司徒音所说自然是真,首领一愣,继而恶狠狠的看向贤妃:“好啊,你这女人好得很啊!一边让我给你做事,又是刺杀司徒音,又是暗杀安宁的,现在还雇人把我的兄弟们杀了!你叫我如何与兄弟们交代去!”虽然首领对贤妃有些感情,可兄弟们毕竟是一起出生入死的,现在因为自己的不查竟然全部被人剿灭。
“你……你在瞎说些什么!”贤妃大喝道。
“有没有瞎说你自己心里清楚!”首领也不顾这是在大殿上,一口血痰吐出去,道:“当初你这女人说,等司徒宇坐上皇位,就帮助我嗜血殿在江湖上发扬光大!你就是这样帮忙的?好!既然你不仁,就休怪我不义!”
首领抬头,扫视了一眼众人,道:“当初,这个女人先是派我去杀司徒音,几次三番不成。

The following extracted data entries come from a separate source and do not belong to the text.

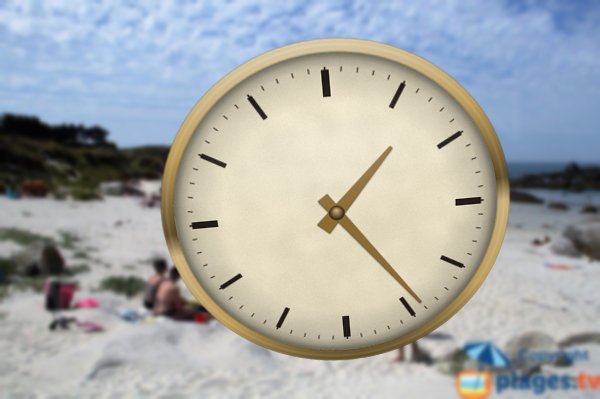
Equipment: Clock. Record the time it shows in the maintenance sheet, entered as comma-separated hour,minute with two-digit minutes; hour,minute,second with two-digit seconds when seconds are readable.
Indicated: 1,24
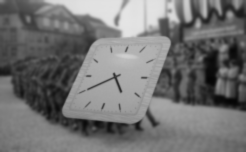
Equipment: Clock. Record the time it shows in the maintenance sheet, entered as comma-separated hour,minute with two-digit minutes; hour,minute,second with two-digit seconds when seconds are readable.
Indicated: 4,40
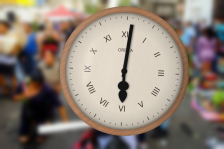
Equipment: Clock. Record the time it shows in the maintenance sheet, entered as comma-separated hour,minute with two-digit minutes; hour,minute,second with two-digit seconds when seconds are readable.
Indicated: 6,01
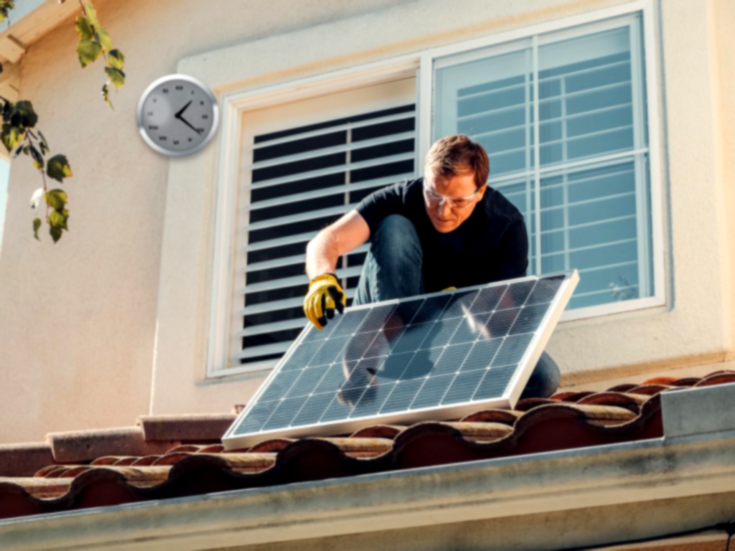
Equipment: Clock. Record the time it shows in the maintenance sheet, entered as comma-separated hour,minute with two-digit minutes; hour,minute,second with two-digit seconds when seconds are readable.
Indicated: 1,21
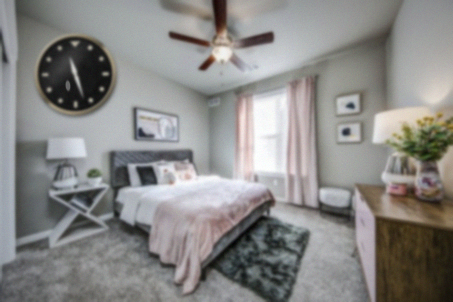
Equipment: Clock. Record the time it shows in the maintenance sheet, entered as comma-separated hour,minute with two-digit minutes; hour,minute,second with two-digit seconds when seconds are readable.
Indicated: 11,27
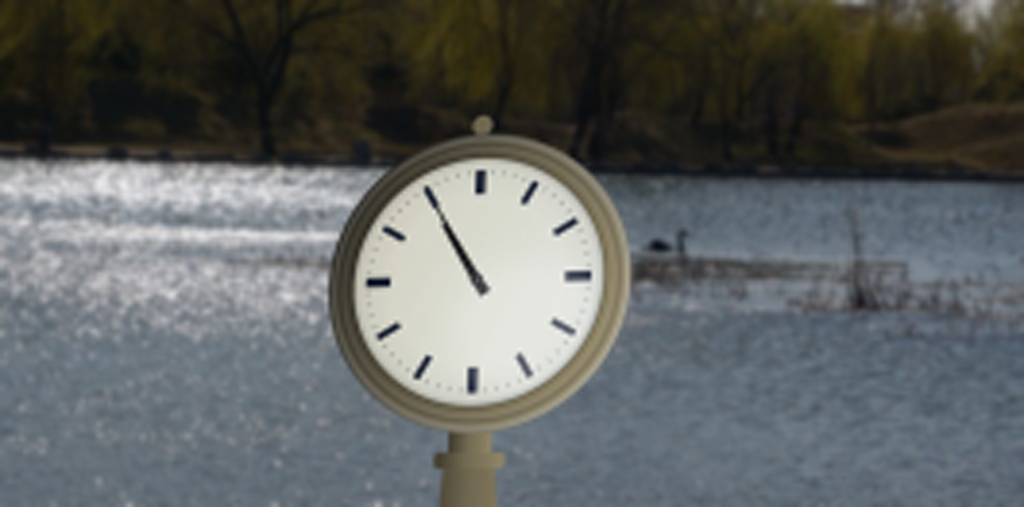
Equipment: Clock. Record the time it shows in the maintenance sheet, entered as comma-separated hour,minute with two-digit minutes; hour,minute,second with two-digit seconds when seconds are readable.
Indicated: 10,55
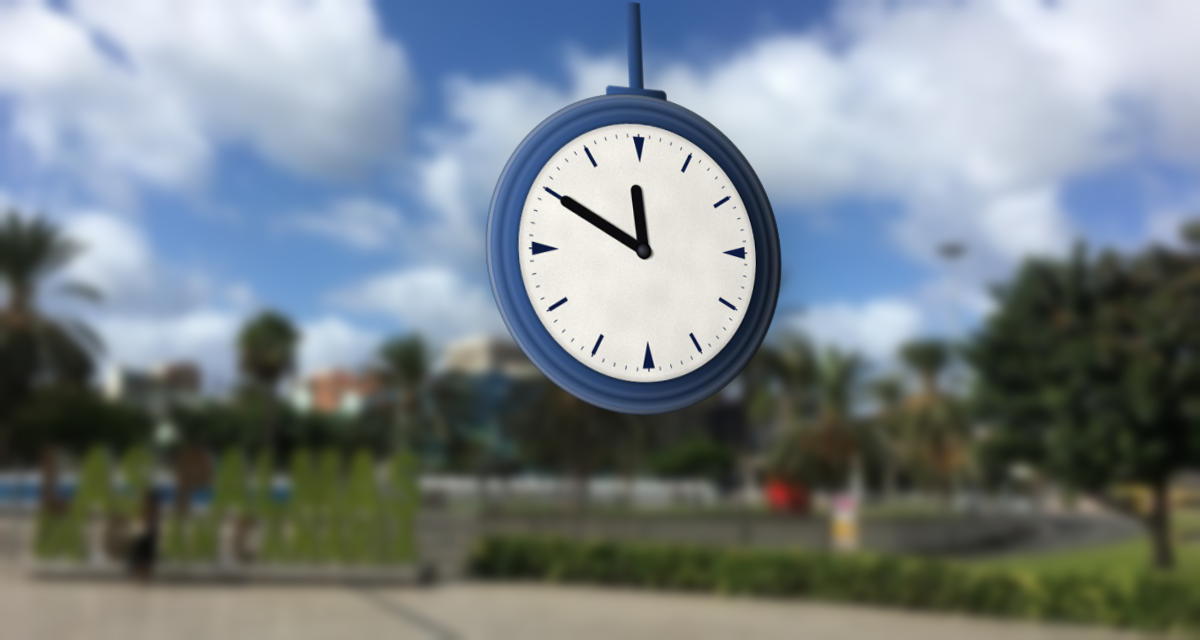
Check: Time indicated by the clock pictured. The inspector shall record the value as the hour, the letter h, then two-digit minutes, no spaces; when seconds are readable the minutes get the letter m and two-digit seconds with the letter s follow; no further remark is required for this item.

”陶墨担忧的看向司徒音,只怕那是二人还未相熟。司徒音拍拍陶墨的手,示意她继续看好戏。
“之后有一天,安宁公主突然来找上我,说她贤妃有命令,让我带上全部高手前往司徒府,一举铲除陶墨和司徒音。我还当真是她吩咐下来的,就照做了。谁知这一切竟然都是你们可爱的安宁公主自导自演的。我折损了大半的人。”
“后来贤妃得知此事,本就怀恨在心,司徒宇还患上了这毛病。她本想瞒着你,结果安宁那个傻子竟然大肆宣传,她迫于无奈只能杀死安宁,还让我伪装成黑暗殿的痕迹,之后再将计就计给你告状。”嗜血殿首领一举说完了一切,看向一旁的贤妃。贤妃此时已经不报任何希望了。以上的罪名,任何一条都够她死十次的。
“贤妃,朕想不到你竟然能做出这种……这种谋害亲子的事情!”皇帝气的有些喘息:“来人啊!把她给我带出去,处斩!”
“父皇,儿臣以为,此事不妥。”所有人都没有想到,最该对这个结果满意的司徒音先出声反对。只有司徒宇与刘氏对司徒音微微一笑,松了口气。
“音儿?有何不妥?”皇帝微微一愣,问道。
“儿臣以为,贤妃位居我朝四妃之首,有管理后宫职责,在朝堂也牵扯到不少人脉。就这样处斩,怕是让朝廷难安。”司徒音出声道。先前让司徒宇出手时他就答应下力保贤妃性命,不可失言。
“这……可难道就让弟妹平白受冤?”太子接话道。他作为储君日日上朝,自然知道朝中有不少贤妃培养起来的党羽,包括母族势力。